Attachment of named entities to the themes detected in the document.
Textual data annotation tool
As part of our work for our Heka.ai solutions and client engagements, we sometimes need to annotate textual data: named entities, themes, sentiments, etc.
This is why we are developing a textual data annotation tool. The challenge is identifying helpful annotation types and building an architecture that can interface itself with any kind of database and environment.
Thanks to a graphical interface accessible to each user profile, the tool allows functional experts to annotate textual data in an advanced way: multi-label management, the possibility to label a subset of the text, automated multi-annotator reconciliation, and administration of
annotation campaigns with access management to the user's mesh.

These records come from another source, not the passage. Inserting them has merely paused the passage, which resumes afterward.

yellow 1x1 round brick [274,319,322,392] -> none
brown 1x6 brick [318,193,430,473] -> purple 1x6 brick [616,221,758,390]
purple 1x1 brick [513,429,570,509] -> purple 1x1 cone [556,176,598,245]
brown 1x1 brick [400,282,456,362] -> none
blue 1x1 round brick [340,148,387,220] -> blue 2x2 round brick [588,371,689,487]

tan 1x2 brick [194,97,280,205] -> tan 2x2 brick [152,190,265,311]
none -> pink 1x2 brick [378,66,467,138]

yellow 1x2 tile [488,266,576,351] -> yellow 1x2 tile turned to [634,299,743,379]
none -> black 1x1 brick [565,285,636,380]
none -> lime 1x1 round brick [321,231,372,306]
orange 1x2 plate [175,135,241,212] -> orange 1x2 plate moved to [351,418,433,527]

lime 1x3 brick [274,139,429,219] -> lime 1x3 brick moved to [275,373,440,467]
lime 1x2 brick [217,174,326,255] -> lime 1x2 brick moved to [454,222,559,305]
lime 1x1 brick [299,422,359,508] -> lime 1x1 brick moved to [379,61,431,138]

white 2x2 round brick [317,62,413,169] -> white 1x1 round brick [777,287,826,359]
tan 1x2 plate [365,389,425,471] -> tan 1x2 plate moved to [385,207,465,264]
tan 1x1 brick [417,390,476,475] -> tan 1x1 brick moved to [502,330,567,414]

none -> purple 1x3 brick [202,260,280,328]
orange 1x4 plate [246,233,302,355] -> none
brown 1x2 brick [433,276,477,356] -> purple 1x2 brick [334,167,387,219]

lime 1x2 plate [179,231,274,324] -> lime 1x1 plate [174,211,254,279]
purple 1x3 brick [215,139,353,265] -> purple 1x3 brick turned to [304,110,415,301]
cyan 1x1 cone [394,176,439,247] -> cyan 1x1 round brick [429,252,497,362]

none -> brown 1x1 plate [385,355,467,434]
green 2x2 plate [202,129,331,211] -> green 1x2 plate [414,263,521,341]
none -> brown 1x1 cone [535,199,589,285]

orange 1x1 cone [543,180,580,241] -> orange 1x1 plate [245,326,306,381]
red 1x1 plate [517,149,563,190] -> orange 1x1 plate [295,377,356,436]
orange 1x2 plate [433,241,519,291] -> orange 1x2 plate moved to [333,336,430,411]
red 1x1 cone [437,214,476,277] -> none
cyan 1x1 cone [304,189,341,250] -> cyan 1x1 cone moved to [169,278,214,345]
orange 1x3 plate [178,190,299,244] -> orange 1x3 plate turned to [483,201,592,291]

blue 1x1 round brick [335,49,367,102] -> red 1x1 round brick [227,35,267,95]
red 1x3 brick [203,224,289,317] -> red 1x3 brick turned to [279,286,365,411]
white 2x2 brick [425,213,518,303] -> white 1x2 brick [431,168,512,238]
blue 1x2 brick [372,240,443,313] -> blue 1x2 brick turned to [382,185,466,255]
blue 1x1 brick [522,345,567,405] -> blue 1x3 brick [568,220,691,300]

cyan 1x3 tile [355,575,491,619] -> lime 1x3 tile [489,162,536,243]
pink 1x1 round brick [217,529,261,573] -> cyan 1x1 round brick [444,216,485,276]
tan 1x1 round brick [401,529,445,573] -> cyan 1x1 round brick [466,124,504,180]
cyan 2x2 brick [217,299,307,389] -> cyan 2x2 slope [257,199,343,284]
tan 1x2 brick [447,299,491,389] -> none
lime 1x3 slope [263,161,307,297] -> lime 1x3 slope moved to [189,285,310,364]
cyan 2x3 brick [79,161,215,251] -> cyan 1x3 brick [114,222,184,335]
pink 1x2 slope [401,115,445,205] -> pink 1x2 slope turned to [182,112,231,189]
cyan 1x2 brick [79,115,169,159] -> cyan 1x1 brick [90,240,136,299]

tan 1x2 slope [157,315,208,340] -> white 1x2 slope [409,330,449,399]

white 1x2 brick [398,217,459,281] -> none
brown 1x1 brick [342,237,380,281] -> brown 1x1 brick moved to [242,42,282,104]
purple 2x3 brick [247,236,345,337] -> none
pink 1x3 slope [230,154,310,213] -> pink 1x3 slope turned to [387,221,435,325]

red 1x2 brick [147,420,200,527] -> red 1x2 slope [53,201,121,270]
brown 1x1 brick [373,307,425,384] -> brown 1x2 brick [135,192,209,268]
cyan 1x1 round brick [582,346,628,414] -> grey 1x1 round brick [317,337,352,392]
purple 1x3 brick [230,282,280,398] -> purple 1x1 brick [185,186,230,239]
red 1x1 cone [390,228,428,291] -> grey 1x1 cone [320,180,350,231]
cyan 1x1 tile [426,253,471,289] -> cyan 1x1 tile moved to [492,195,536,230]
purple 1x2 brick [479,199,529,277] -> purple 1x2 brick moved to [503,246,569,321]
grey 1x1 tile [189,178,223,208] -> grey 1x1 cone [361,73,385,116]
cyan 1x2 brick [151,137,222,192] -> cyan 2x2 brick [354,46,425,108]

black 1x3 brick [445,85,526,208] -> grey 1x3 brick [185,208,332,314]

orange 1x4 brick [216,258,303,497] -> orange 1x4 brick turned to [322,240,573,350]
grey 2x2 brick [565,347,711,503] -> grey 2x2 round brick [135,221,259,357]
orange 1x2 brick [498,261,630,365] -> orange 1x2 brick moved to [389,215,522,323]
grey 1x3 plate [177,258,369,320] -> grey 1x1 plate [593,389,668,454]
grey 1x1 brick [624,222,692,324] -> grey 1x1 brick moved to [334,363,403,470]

The first step is to detect the themes in an unsupervised way with Topic Modeling and a certain number of verbatims annotated thanks to our annotation tool. The next logical step is to move from an unsupervised model to a supervised way with Topic Detection.
For this purpose, we have carried out a benchmark of the existing approaches in the literature and new methods imagined by the team to solve supervised topic detection problems.
This benchmark has been realized to take into account both the detection performances with an F1-score metric and the associated training/inference times and an estimation of the minimum number of annotated verbatims needed. Thus, we can choose the most appropriate method depending on the use cases and constraints.